Rowland: Creative Commons licenses are at issue in some current litigation. I’d add that there’s an attribution argument: There’s concern over licenses that include an attribution requirement. Moreover, outside the U.S., there are issues relating to moral rights and other considerations.
Shumaker: While CCC is understandably focused on copyright issues, there are other issues of concern related to AI—such as perpetuating biases, spreading disinformation, “hallucinating,” or providing false information. How do CCC and copyright intersect with these other issues?
Marmanis: Responsible AI includes licensing copyrighted materials when used and also transparency with regard to the content used in training. Our position is that this is essential to ensure accurate, ethical models. If content is licensed properly and training is transparent, a lot of those issues can be, if not resolved, at least attributed to their source. So, these issues can be tackled simply by being respectful toward copyright.
Rowland: It’s part of the solution.
Shumaker: Before we close, is there anything else you’d like to discuss?
Marmanis: I’d simply say that we look at copyright the way it was expressed in the U.S. Constitution. Its purpose is the promotion of science and useful arts.

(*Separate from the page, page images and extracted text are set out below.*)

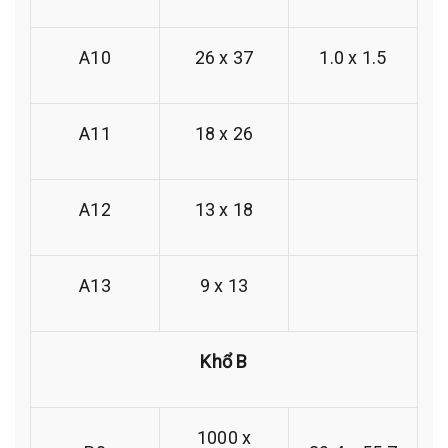
A10
26 x 37
1.0 x 1.5
A11
18 x 26
A12
13 x 18
A13
9 x 13
Khổ B
1000 x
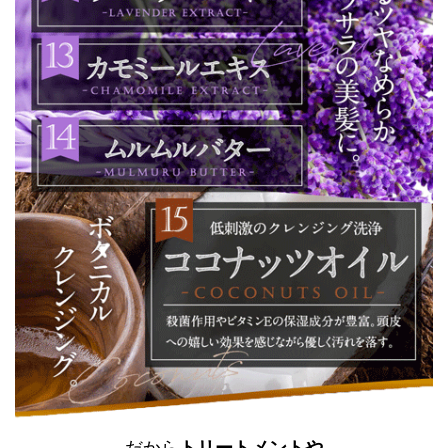
だから
トリートメントや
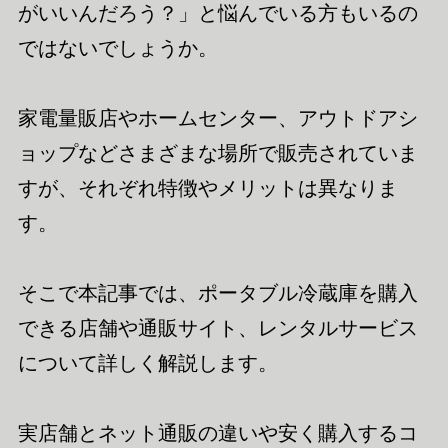
がいいんだろう？」と悩んでいる方もいるの
ではないでしょうか。
家電量販店やホームセンター、アウトドアシ
ョップなどさまざまな場所で販売されていま
すが、それぞれ特徴やメリットは異なりま
す。
そこで本記事では、ポータブル冷蔵庫を購入
できる店舗や通販サイト、レンタルサービス
について詳しく解説します。
実店舗とネット通販の違いや安く購入するコ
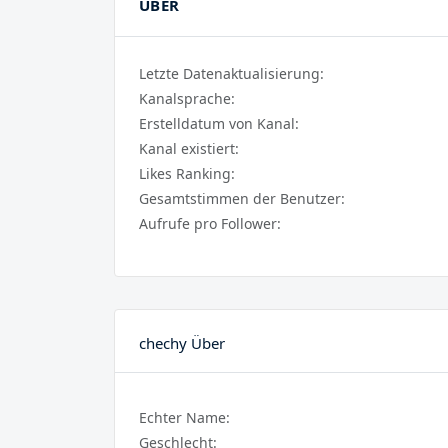
ÜBER
Letzte Datenaktualisierung:
Kanalsprache:
Erstelldatum von Kanal:
Kanal existiert:
Likes Ranking:
Gesamtstimmen der Benutzer:
Aufrufe pro Follower:
chechy Über
Echter Name:
Geschlecht:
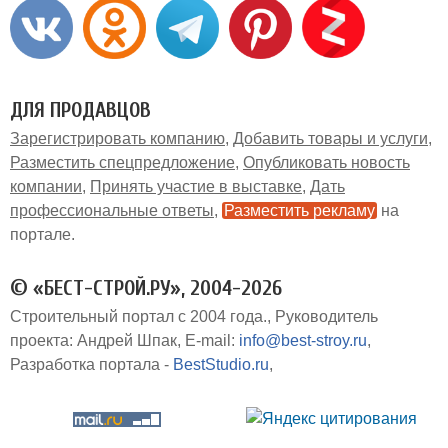
ДЛЯ ПРОДАВЦОВ
Зарегистрировать компанию
Добавить товары и услуги
Разместить спецпредложение
Опубликовать новость
компании
Принять участие в выставке
Дать
профессиональные ответы
Разместить рекламу
на
портале
© «БЕСТ-СТРОЙ.РУ», 2004-2026
Строительный портал с 2004 года.
Руководитель
проекта: Андрей Шпак
E-mail:
info@best-stroy.ru
Разработка портала -
BestStudio.ru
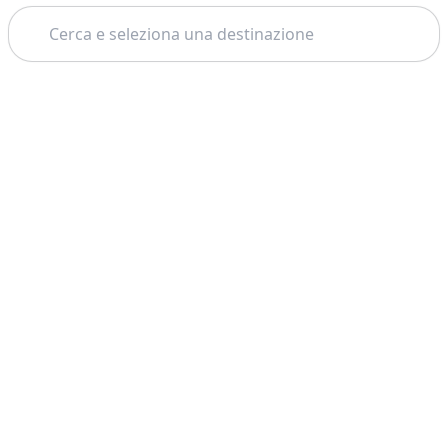
Cerca
Tema:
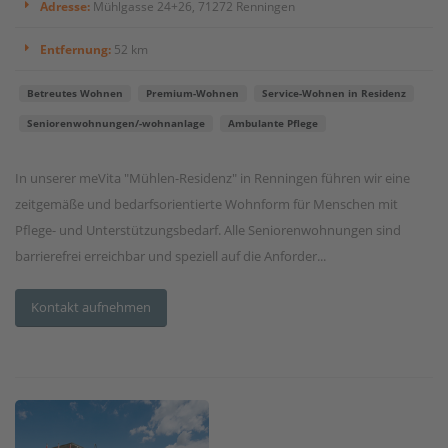
Adresse:
Mühlgasse 24+26, 71272 Renningen
Entfernung:
52 km
Betreutes Wohnen
Premium-Wohnen
Service-Wohnen in Residenz
Seniorenwohnungen/-wohnanlage
Ambulante Pflege
In unserer meVita "Mühlen-Residenz" in Renningen führen wir eine
zeitgemäße und bedarfsorientierte Wohnform für Menschen mit
Pflege- und Unterstützungsbedarf. Alle Seniorenwohnungen sind
barrierefrei erreichbar und speziell auf die Anforder...
Kontakt aufnehmen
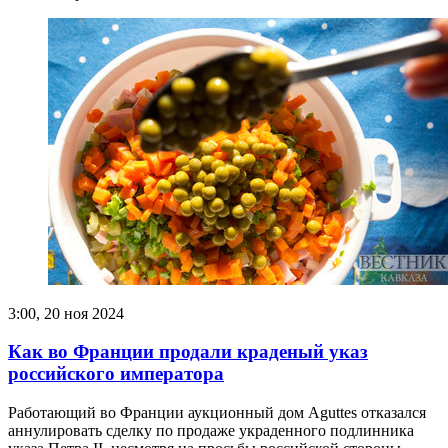
3:00, 20 ноя 2024
Как во Франции продали краденый указ
российского императора
Работающий во Франции аукционный дом Aguttes отказался
аннулировать сделку по продаже украденного подлинника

Respect for copyright advances both science and art. Technology will continue evolving, and in 10 years, we may be dealing with other new developments. But copyright has been essential and will continue to be. It incentivizes authors to create, and if it were taken away, we would have a problem. It’s my personal view that copyright is essential to moving ahead with technology.
Rowland: I agree, and I’d add that copyright isn’t an impediment to progress; it’s a vehicle for progress. And it’s really important for us to remember that as we develop new solutions.
Shumaker: And that’s a great note to end our conversation. I’ll look out for future announcements from CCC.